Let's meet employees where they are on their pronouns


In Meriwether v. Hartop, the 6th Circuit recently decided that a state university cannot force a professor to use students' preferred gender pronouns, and permitted the prof to proceed with his lawsuit challenging the school's discipline for his misgendering.

The plaintiff, Nicholas Meriwether, a philosophy professor at Shawnee State University and a devout Christian, challenged the school's decision to discipline him for violating a policy that instructors were to use a student's preferred pronouns after a student accused him of refusing to properly identify her as a woman or with she/her pronouns. Meriwether claimed the policy violated his First Amendment free-speech and religious freedoms. The 6th Circuit agreed enough to re-institute his claim.

Traditionally, American universities have been beacons of intellectual diversity and academic freedom. They have prided themselves on being forums where controversial ideas are discussed and debated. And they have tried not to stifle debate by picking sides. But Shawnee State chose a different route: It punished a professor for his speech on a hotly contested issue. And it did so despite the constitutional protections afforded by the First Amendment. The district court dismissed the professor's free-speech and free-exercise claims. We see things differently and reverse. 

Unless you are a public employer governed by the Constitution and the First Amendment protections it guarantees, Meriwether has limited applicability to your workplace, your rules, and your employees. Moreover, after Bostock v. Clayton County, it's likely a Title VII violation to intentionally misgender an employee.

Nevertheless, legal or illegal, Meriwether can teach us some important lessons about meeting employees where they are. Here are some things to think about regarding gender, pronouns, and your employees.

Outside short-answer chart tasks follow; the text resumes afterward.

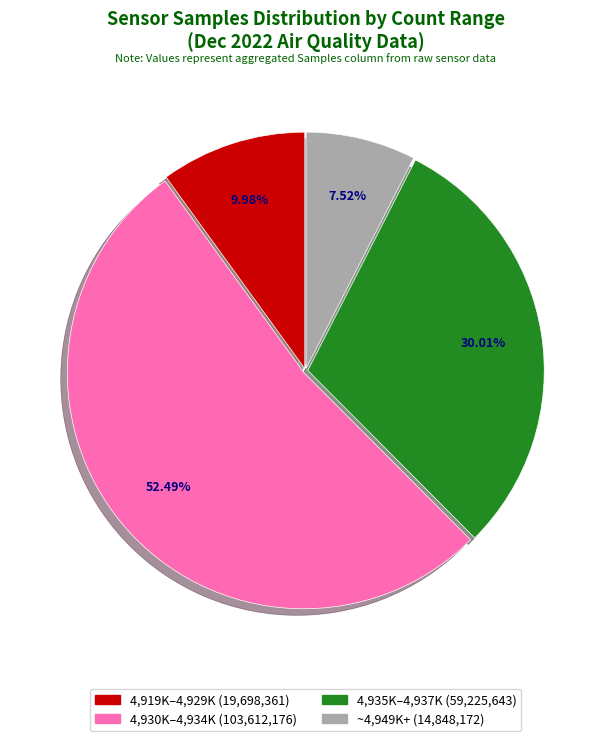

Count the number of slices in the pie.

4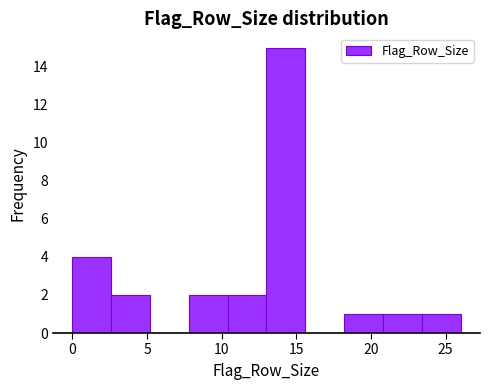

Reading left to right, transcribe this chart: for each bar, give the range it covers on the x-axis and its height. Neither the bar edges nor the heights are printed on the chart, so give them approximately, as read against the axes.

0.0 to 2.6: 4
2.6 to 5.2: 2
5.2 to 7.8: 0
7.8 to 10.4: 2
10.4 to 13.0: 2
13.0 to 15.6: 15
15.6 to 18.2: 0
18.2 to 20.8: 1
20.8 to 23.4: 1
23.4 to 26.0: 1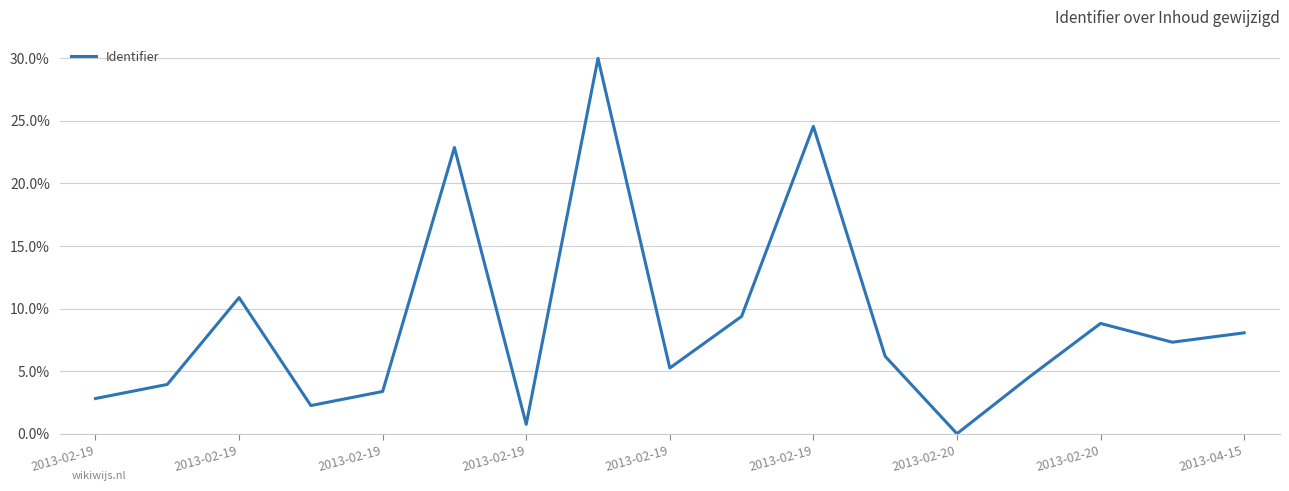

What is the difference between the maximum and minimum values?

30.0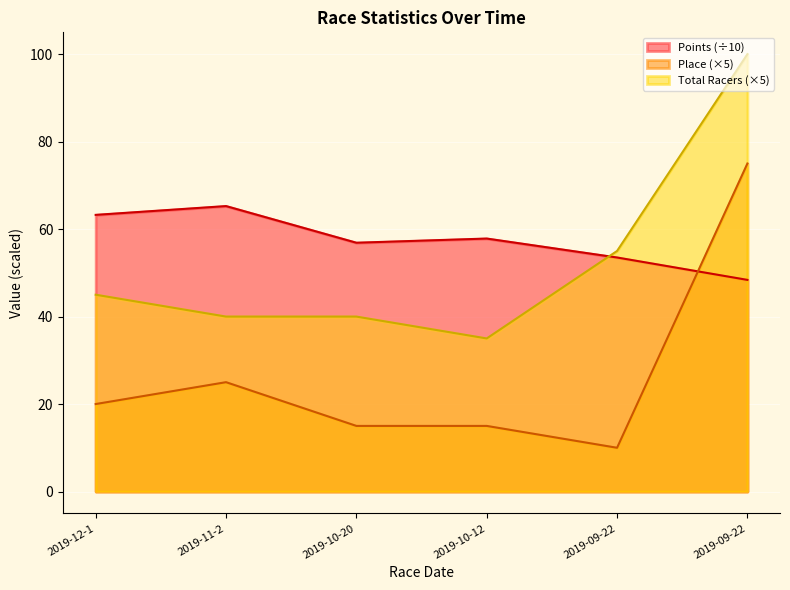

Where do Points and Place first cross each other?

2019-09-22 and 2019-09-22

1/ Educate yourself about the use of pronouns. When I went to school I learned that "he" refers to a singular male, "she" to a singular female," and "they" to plural wo/men. That is no longer the case. A man can identify as "she" and a female as "he," and they/them pronouns are used for individuals who identify as non-binary, gender-fluid, or whoever chooses to use them.

2/ Do not assume what pronouns your employees use. Just because someone presents a particular way doesn't mean they their pronouns fit match that presentation.

3/ If you're unsure, ask. Your employees who use alternate pronouns will be more than happy to help you.

4/ Avoid gendered language. For example, use "y'all" instead of "you guys" and "everyone" or "people" instead of "ladies and gentlemen" or "men and women."

More to the point, if you insist that you must refer to someone born with a Y chromosome as "he" and two X chromosomes as "she," why do you care? If an employee identifies as female (regardless of whether she was born a male), why do you care what pronoun she uses? This issue is nothing more than a solution in search of a problem. You are doing way more harm to the mental well-being of your employees if you misgender them than you are doing to other employees by having them rethink how they use pronouns. Any other answer to this issue is bigotry, period. And, in 2021, we should be well beyond bigotry of any kind.